Повели меня в сыскную полицию. Там опять рассказала. Сыскной рассмеялся.
«Это, верно, — говорит, — он, подлец, из бани шел».
А враг его знает, откуда он шел, только как это он мне этот узелок подсунул?
— В темноте, — говорю, — не мудрено, Домна Платоновна.
— Нет, я к тому, что ты говоришь извозчик-то: не оброни, говорит, что накладено! Вот тебе и накладено, и разумей, значит, к чему эти его слова-то были.
— Вам бы, — говорю, — надо тогда же, садясь в сани, на узелок посмотреть.
— Да как, мой друг, хочешь смотри, а уж как обмошенничать тебя, так все равно обмошенничают.
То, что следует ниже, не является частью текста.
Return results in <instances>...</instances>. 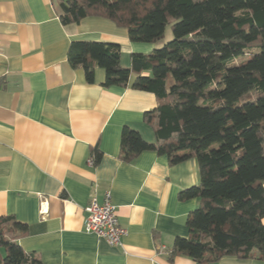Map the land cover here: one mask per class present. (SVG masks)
<instances>
[{
    "label": "crops",
    "instance_id": "crops-1",
    "mask_svg": "<svg viewBox=\"0 0 264 264\" xmlns=\"http://www.w3.org/2000/svg\"><path fill=\"white\" fill-rule=\"evenodd\" d=\"M58 15L52 0H0V218L27 226L17 243L41 264H195L169 255L176 238L188 237L186 220L198 206L178 198L199 184L196 160L171 166L165 155L144 152L122 161L124 127L153 141L143 114L156 107L155 96L105 88L99 68L87 83L83 69L67 61L77 41L119 45L125 67L131 53L155 47L130 42L125 29L102 18L63 26ZM108 190L127 232L121 247L83 229L85 208ZM217 264L264 260L224 257Z\"/></svg>",
    "mask_w": 264,
    "mask_h": 264
},
{
    "label": "trees",
    "instance_id": "trees-1",
    "mask_svg": "<svg viewBox=\"0 0 264 264\" xmlns=\"http://www.w3.org/2000/svg\"><path fill=\"white\" fill-rule=\"evenodd\" d=\"M52 1L63 26L102 18L125 29L132 43L160 44L171 27L170 41L148 54L131 53L128 67L120 64L119 45L88 41L70 44L68 64L82 68L87 83L99 68L103 87L155 96L156 107L143 114L153 141L124 127L122 161L144 152L165 155L171 166L196 160L199 184L178 198L198 206L169 260H264V0ZM93 155L99 159L97 148ZM26 234L25 224L0 218V264H41L17 243Z\"/></svg>",
    "mask_w": 264,
    "mask_h": 264
},
{
    "label": "built area",
    "instance_id": "built-area-1",
    "mask_svg": "<svg viewBox=\"0 0 264 264\" xmlns=\"http://www.w3.org/2000/svg\"><path fill=\"white\" fill-rule=\"evenodd\" d=\"M93 160H88L92 165ZM41 213L45 211L41 207ZM86 218L83 229L85 233L93 234L103 240L111 247H121L122 239L126 236V230L119 224L116 214V206L112 202L111 192L108 190L103 194L102 202L98 203L92 198L85 208Z\"/></svg>",
    "mask_w": 264,
    "mask_h": 264
},
{
    "label": "rangeland",
    "instance_id": "rangeland-1",
    "mask_svg": "<svg viewBox=\"0 0 264 264\" xmlns=\"http://www.w3.org/2000/svg\"><path fill=\"white\" fill-rule=\"evenodd\" d=\"M171 39H172L171 27L167 26L162 43H160V44H146V45H153L155 48H159L162 46L163 43H166V42L170 41ZM253 52H255L254 49L251 51H247V53H245L243 56H241L235 62H239V61H243V60L248 59L250 57L251 53H253ZM122 67H125V66L123 65Z\"/></svg>",
    "mask_w": 264,
    "mask_h": 264
}]
</instances>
— Ну, это, — говорю, — уж вы того…
— Э, ге-ге-ге! Нет, уж ты сделай свое одолжение: в глазах тебя самого не тем, чем ты есть, сделают. Я тебе вот какой случай скажу, как в глаза-то нашего брата обделывают. Иду я — вскоре это еще как из своего места сюда приехала, — и надо мне было идти через Апраксин. Тогда там теснота была, не то что теперь, после пожару — теперь прелесть как хорошо, а тогда была ужасная гадость. Ну, иду я, иду себе. Вдруг откуда ни возьмись молодец этакой, из себя красивый: «Купи, — говорит, — тетенька, рубашку». Смотрю, держит в руках ситцевую рубашку, совсем новую, и ситец преотличный такой — никак не меньше как гривен шесть за аршин надо дать.
«Что ж, — спрашиваю, — за нее хочешь?»
«Два с полтиной».
«А что, — говорю, — из половинки уступишь?»
«Из какой половины?»
«А из любой, — говорю, — из какой хочешь». Потому что я знаю, что в торговле за всякую вещь всегда половину надо давать.
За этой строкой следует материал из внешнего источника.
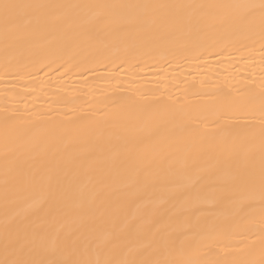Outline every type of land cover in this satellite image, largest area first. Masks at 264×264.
<instances>
[{"label":"bare ground","instance_id":"obj_1","mask_svg":"<svg viewBox=\"0 0 264 264\" xmlns=\"http://www.w3.org/2000/svg\"><path fill=\"white\" fill-rule=\"evenodd\" d=\"M12 2L79 5L71 16L98 22L85 34L61 27L53 38L50 28L23 35L0 19V259L19 236L29 247L43 239L47 250L35 259L68 258L75 244L77 258L104 261L129 239L132 247L148 245L142 226L151 224L191 245L162 248L155 259L259 261V15L241 28L219 22L223 9H165L137 32L127 21L142 10L110 17L108 9L85 7L259 0ZM172 101L179 111L162 118L159 105ZM109 206L119 211L109 216ZM113 220L123 231L98 247L101 233L114 232ZM210 228L220 244L211 250L202 240Z\"/></svg>","mask_w":264,"mask_h":264},{"label":"snow or ice","instance_id":"obj_2","mask_svg":"<svg viewBox=\"0 0 264 264\" xmlns=\"http://www.w3.org/2000/svg\"><path fill=\"white\" fill-rule=\"evenodd\" d=\"M79 5H64V4H19L12 2V0H0V19L3 20L5 29L21 33L23 35H30L38 29L50 28L55 38V33L61 27L71 28L76 25L82 29V34H85L88 27L98 22L97 16L83 21H79L68 12L70 9L79 8ZM85 7H101L110 10L108 15H116L115 10L118 9H139L142 10L139 14H135L127 21L132 24L137 32H143L145 26L149 23L151 17L157 12L165 9H185V8H218L225 10L219 17L221 24L236 25L241 28H247L249 22L259 15L261 20L260 37L262 47H264V0H259V3H236L228 5H157V4H143V5H100V6H85ZM115 23V21H114ZM159 99V98H158ZM177 102L172 101L170 104L161 103L158 107V114L163 118L164 116L175 115L179 109L176 107ZM126 107V105H122ZM261 113L264 115V94L261 98ZM264 123V121H262ZM261 140L264 143V128H261ZM241 149L243 145L240 146ZM75 163V162H72ZM248 195L241 194V204L248 199ZM260 199L262 210H264V169H262L260 177ZM163 203V201H161ZM250 206V205H249ZM118 209H111L105 207L104 212L109 216L113 212H118ZM245 209L240 207L238 214L244 212ZM262 228H264V219L261 221ZM112 227L114 232L101 233L99 236L98 247L106 246L113 235H119L123 230H117L115 220H113ZM144 235L150 234V243L142 247H132V240L129 239L122 246H114L109 250L110 255L114 258L106 259L104 261L86 260L76 257V245L73 244L71 250L67 251L68 258L59 261H45L41 259L32 258L34 254L38 253L40 248L47 250L43 239L40 241L39 247H29L27 238L10 239L5 245V258L0 259V264H177L175 261L159 260L153 258L157 253L168 249H176L179 247L181 250L190 247V242L187 239H181L180 236L172 232H167L163 227H156L152 231L153 225H144ZM237 229L241 231L248 230L241 224L236 225ZM202 240L205 247L211 250L213 247H220L219 233L214 229H209L203 234ZM51 245L53 249L58 247L57 241L52 240ZM62 251H66L61 248ZM243 250V249H242ZM261 259L256 260H199L191 259L183 261L182 264H264V232L261 234Z\"/></svg>","mask_w":264,"mask_h":264}]
</instances>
«Нет, — отвечает, — тетка, тебе, видно, не покупать хороших вещей», — и из рук рубашку, знаешь, дергает.
«Дай же», — говорю, потому вижу, рубашка отличная, целковых три кому не надо стоит.
«Бери, — говорю, — рупь».
«Пусти, — говорит, — мадам!» — дернул и, вижу, свертывает ее под полу и оглядывается. Известное дело, думаю, краденая; подумала так и иду, а он вдруг из-за линии выскакивает: «Давай, — говорит, — тетка, скорей деньги. Бог с тобой совсем: твое, видно, счастье владеть».
Я ему это в руки рупь-бумажку даю, а он мне самую эту рубаху скомканную отдает.
«Владай, — говорит, — тетенька», а сам верть назад и пошел.
Я положила в карман портмоне, да покупку-то эту свою разворачиваю, ан гляжу — хлоп у меня к ногам что-то упало. Гляжу — мочалка старая, вот что в небели бывает. Я тогда еще этих петербургских обстоятельств всех не знала, дивуюсь: что, мол, это такое? да на руки-то свои глядь, а у меня в руках лоскут! Того же самого ситца, что рубашка была, так лоскуток один с пол-аршина. А эти мереньё приказчики грохочут: «К нам, — трещат, — тетенька, пожалуйте; у нас, — говорят, — есть и фас-канифас и для глупых баб припас». А другой опять подходит: «У нас, — говорит, — тетенька, для вашей милости саван есть подержанный чудесный». Я уж это все мимо ушей пущаю: шут, думаю, с вами совсем. Даже, я тебе говорю, сомлела я; страх на меня напал, что это за лоскут такой? Была рубашка, а стал лоскут. Нет, друг мой, они как захотят, так всё сделают. Ты Егупова полковника знаешь?
— Нет, не знаю.
— Ну как, чай, не знать! Красивый такой, брюхастый: отличный мужчина. Девять лошадей под ним на войне убили, а он жив остался: в газетах писано было об этом.
— Я его все-таки, Домна Платоновна, не знаю.
— Что нам с ним один варвар сделал? Это, я тебе говорю, роман, да еще и романов-то таких немного — на театре разве только можно представить.